American Legion gets new home, new name
When I drive past the American Legion posts in Northampton, Coplay, Catasauqua and Fullerton, I “remember” the Dough Boys returning home from France after World War I.
The American Legion was incorporated by an act of Congress in 1919. Its purpose was to foster Americanism, uphold the Constitution, preserve the memories of the World War I veterans and promote good citizenship — worthy goals indeed!
In my research, I was contacted by Mr. Albert “Phil” Raubenhold, who provided me with rare photographs of the Fred A. Snyder Post 353 in Northampton. His father, Howard “Curly” Raubenhold, was a well-known Northampton resident who was a charter member of the post.
More than 250 men from the Northampton area served in the war as members of the American Expeditionary Force. When they returned, a core of 15 men organized the Fred A. Snyder Post 353 and received a charter on Oct. 13, 1919. My friend, the late Harold “Dutch” Deiter, whose father was a veteran, recalled the first meetings were held in a home in the 1400 block of Main Street. Each year saw a steady growth in membership, so the post solicited funds in order to build a new home.
===
_PROBLEM REQUIREMENTS:_ Reproduce word for word the stretch of the American Legion article from "The American Legion was" through "of the post.". The data comes from a source unrelated to the American Legion article.
===
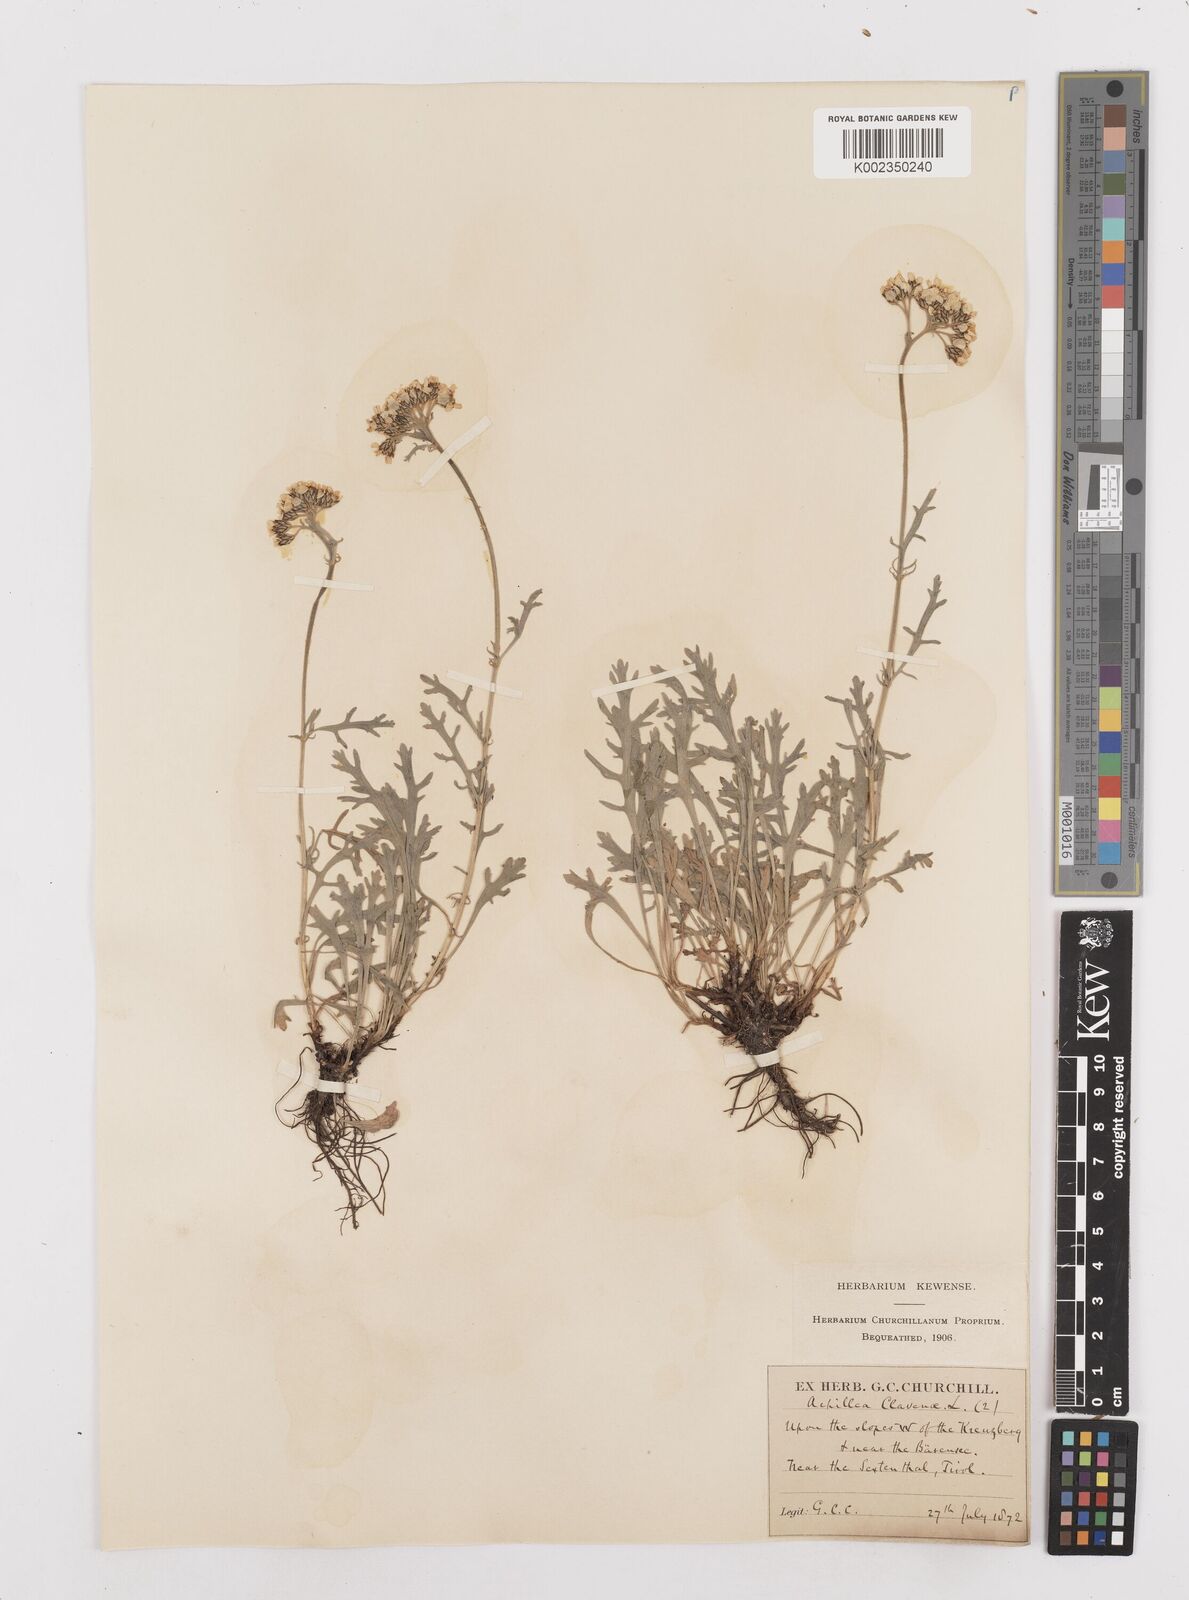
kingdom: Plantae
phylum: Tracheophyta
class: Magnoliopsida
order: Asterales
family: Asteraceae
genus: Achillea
===
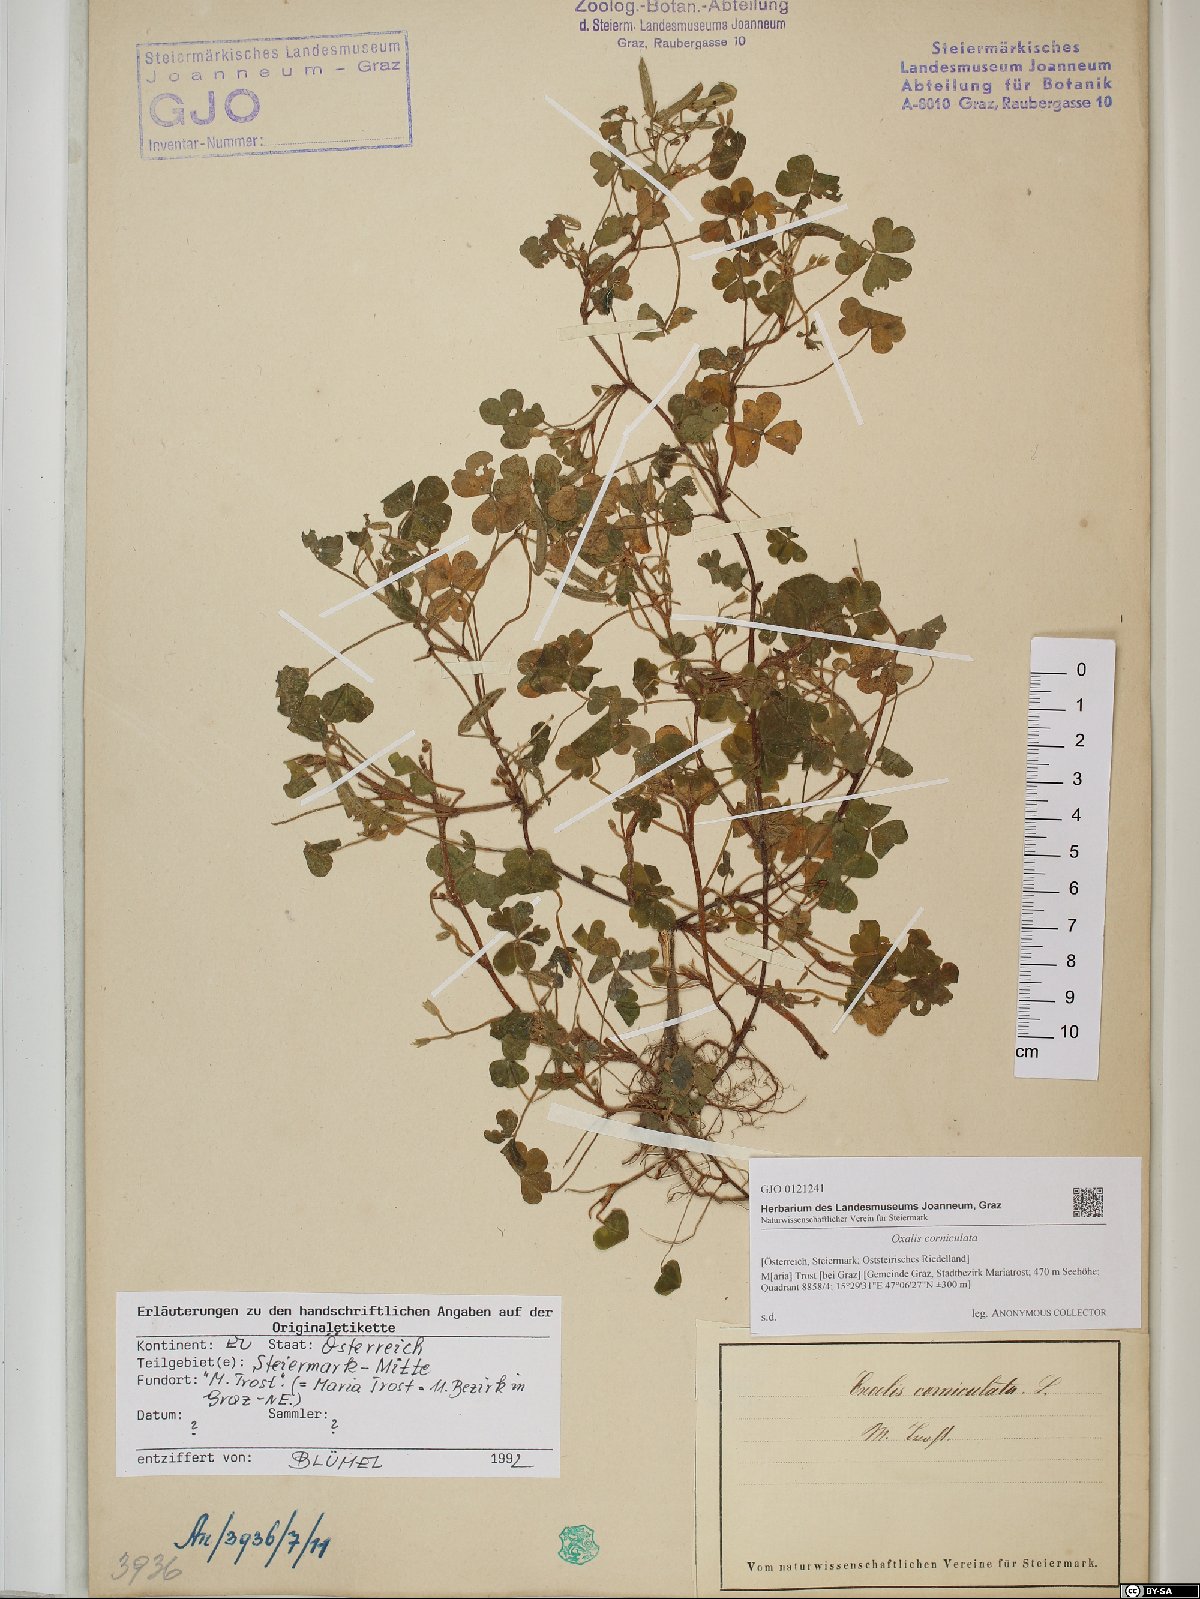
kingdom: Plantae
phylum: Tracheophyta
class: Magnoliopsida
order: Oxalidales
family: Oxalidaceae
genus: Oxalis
===
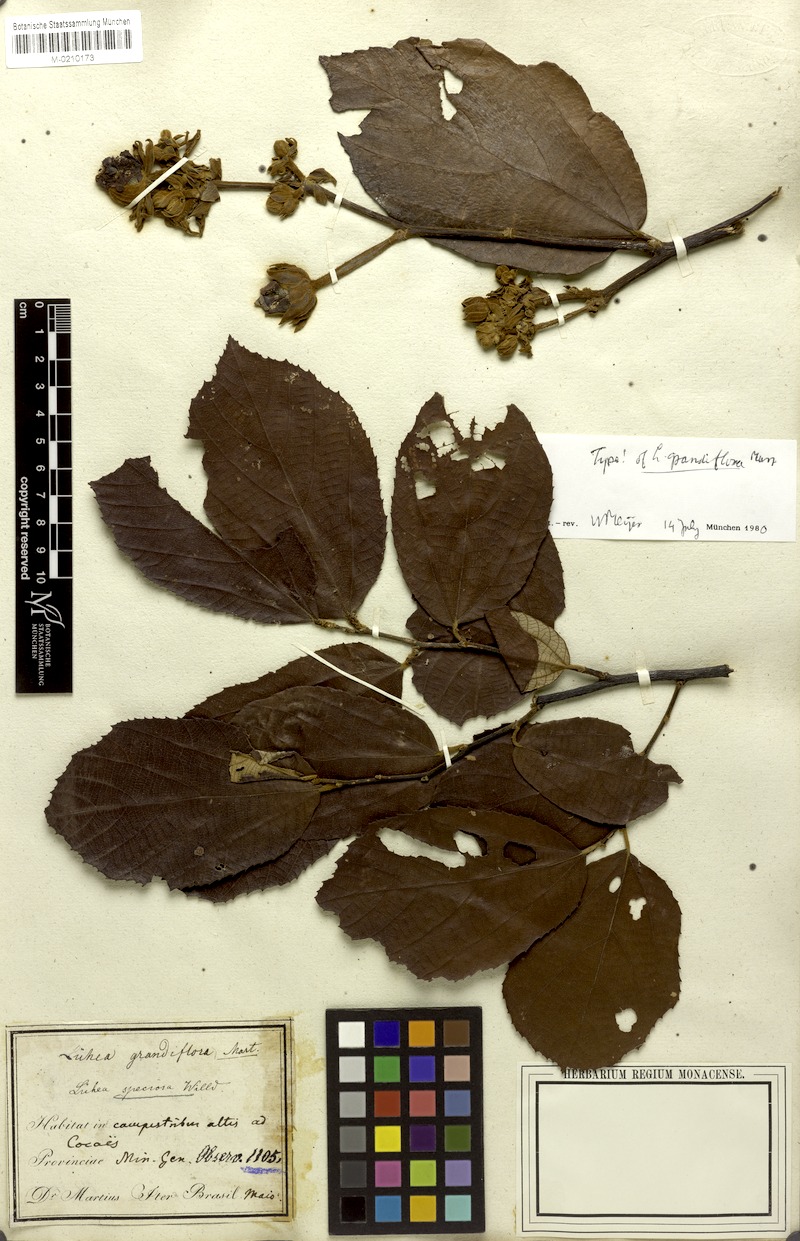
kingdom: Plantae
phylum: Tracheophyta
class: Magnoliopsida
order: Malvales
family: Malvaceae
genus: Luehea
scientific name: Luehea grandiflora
===
_SOLUTION FOR THIS PROBLEM:_
The American Legion was incorporated by an act of Congress in 1919. Its purpose was to foster Americanism, uphold the Constitution, preserve the memories of the World War I veterans and promote good citizenship — worthy goals indeed!
In my research, I was contacted by Mr. Albert “Phil” Raubenhold, who provided me with rare photographs of the Fred A. Snyder Post 353 in Northampton. His father, Howard “Curly” Raubenhold, was a well-known Northampton resident who was a charter member of the post.